**Problem**. For the listing below, output exactly the lines from the line with "822 506 25.22" up to and including the line with "132 50 3.10", and no other lines.

**Given data**.
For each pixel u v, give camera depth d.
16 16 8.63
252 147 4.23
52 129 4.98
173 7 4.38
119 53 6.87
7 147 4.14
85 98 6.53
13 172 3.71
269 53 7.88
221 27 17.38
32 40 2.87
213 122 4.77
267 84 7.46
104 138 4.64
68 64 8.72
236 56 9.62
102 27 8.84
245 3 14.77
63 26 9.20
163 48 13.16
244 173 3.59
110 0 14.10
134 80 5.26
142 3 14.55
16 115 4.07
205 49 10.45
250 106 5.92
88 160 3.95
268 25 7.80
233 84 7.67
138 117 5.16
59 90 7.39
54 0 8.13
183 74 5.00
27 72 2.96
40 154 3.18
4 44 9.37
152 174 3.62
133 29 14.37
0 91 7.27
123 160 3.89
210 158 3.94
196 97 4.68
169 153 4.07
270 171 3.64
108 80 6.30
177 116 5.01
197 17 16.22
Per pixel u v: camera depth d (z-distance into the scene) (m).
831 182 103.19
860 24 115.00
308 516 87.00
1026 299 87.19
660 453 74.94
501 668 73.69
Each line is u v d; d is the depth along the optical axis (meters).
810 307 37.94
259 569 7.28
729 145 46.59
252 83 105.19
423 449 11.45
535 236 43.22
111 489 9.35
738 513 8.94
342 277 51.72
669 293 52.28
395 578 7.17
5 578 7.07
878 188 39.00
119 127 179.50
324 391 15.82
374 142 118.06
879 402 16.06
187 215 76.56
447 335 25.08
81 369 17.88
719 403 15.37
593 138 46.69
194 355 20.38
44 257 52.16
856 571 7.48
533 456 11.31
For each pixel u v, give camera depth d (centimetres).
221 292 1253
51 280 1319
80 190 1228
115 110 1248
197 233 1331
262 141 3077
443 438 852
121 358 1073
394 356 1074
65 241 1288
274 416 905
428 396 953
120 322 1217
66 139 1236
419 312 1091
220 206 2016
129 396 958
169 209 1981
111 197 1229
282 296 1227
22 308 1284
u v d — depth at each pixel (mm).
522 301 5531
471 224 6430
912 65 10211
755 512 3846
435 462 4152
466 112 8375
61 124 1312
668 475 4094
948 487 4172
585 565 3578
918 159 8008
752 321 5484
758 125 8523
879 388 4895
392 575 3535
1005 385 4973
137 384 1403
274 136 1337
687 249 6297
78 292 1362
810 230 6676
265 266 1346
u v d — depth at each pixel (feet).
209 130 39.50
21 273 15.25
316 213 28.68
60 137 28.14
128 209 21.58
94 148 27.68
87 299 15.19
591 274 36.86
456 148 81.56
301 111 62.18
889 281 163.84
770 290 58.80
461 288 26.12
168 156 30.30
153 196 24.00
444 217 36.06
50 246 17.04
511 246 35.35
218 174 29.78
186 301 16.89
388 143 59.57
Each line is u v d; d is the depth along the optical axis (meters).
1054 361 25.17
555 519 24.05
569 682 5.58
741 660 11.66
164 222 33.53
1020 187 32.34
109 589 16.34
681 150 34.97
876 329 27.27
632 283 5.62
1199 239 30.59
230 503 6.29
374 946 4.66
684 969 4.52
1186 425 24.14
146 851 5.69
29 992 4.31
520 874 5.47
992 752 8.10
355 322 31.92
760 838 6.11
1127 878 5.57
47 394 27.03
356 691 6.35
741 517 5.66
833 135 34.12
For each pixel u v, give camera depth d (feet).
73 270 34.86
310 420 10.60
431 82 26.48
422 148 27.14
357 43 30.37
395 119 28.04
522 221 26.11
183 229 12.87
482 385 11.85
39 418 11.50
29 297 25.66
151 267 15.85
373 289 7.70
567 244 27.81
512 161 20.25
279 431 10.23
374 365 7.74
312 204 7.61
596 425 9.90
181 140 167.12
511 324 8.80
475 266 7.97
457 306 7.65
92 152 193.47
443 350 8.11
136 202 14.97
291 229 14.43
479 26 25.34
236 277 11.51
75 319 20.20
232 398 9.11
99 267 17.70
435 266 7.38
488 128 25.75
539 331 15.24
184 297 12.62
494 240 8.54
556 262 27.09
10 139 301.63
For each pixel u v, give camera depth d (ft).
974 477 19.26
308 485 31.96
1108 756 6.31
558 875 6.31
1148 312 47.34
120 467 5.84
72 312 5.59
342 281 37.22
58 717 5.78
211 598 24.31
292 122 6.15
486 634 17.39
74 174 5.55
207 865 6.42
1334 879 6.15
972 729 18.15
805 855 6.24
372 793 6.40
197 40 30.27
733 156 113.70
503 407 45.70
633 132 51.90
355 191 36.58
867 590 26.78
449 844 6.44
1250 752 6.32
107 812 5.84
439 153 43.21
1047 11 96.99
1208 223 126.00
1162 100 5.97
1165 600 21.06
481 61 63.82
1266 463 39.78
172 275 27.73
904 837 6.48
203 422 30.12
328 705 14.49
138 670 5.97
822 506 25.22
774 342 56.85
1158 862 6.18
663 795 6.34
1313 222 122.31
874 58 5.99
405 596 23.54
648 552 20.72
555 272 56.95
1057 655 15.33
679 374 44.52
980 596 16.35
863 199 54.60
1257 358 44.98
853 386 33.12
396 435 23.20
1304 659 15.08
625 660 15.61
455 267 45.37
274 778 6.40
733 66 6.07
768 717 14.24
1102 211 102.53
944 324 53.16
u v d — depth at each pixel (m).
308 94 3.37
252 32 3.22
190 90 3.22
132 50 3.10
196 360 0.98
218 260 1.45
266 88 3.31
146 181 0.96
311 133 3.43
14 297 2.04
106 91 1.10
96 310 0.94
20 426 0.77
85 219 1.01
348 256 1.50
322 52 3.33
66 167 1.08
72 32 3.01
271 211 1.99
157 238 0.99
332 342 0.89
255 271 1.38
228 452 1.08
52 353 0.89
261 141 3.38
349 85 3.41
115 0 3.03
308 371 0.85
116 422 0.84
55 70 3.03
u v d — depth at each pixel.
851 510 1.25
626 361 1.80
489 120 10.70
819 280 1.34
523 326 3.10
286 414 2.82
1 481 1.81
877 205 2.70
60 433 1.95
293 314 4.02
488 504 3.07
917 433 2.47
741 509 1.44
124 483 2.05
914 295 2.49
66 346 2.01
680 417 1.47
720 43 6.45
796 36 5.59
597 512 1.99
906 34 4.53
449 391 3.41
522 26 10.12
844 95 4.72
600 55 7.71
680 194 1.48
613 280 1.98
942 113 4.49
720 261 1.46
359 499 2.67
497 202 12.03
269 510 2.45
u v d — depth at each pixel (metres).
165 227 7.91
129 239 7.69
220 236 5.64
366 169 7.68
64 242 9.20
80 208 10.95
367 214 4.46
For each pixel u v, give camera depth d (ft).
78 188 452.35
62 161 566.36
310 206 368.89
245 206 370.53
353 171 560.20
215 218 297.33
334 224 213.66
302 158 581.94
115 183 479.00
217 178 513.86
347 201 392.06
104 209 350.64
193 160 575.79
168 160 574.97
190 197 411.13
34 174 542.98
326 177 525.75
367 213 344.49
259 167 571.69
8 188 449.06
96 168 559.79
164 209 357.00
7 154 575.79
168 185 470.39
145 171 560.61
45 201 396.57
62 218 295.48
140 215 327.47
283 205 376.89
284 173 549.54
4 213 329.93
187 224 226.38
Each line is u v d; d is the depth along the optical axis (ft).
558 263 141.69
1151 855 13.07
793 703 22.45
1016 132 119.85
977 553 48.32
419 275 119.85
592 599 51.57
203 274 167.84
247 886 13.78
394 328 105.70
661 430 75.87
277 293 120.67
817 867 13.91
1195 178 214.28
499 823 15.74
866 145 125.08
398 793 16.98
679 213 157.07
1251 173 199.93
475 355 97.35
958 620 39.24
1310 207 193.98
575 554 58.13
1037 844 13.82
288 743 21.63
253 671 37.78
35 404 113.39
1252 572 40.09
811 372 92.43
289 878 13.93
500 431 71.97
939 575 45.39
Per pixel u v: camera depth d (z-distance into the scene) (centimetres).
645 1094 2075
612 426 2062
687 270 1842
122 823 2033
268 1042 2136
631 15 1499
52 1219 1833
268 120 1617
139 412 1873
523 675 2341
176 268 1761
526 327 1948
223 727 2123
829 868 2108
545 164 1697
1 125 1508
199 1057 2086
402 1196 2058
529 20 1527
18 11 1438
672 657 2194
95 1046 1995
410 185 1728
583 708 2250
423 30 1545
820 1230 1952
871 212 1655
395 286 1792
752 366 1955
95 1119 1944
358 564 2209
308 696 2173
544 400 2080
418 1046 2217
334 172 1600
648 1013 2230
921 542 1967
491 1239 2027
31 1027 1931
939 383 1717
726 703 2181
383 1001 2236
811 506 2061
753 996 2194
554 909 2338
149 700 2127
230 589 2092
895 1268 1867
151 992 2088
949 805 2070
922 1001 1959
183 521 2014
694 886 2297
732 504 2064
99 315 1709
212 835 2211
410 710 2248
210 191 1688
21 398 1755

**Written answer**.
822 506 25.22
774 342 56.85
1158 862 6.18
663 795 6.34
1313 222 122.31
874 58 5.99
405 596 23.54
648 552 20.72
555 272 56.95
1057 655 15.33
679 374 44.52
980 596 16.35
863 199 54.60
1257 358 44.98
853 386 33.12
396 435 23.20
1304 659 15.08
625 660 15.61
455 267 45.37
274 778 6.40
733 66 6.07
768 717 14.24
1102 211 102.53
944 324 53.16
u v d — depth at each pixel (m).
308 94 3.37
252 32 3.22
190 90 3.22
132 50 3.10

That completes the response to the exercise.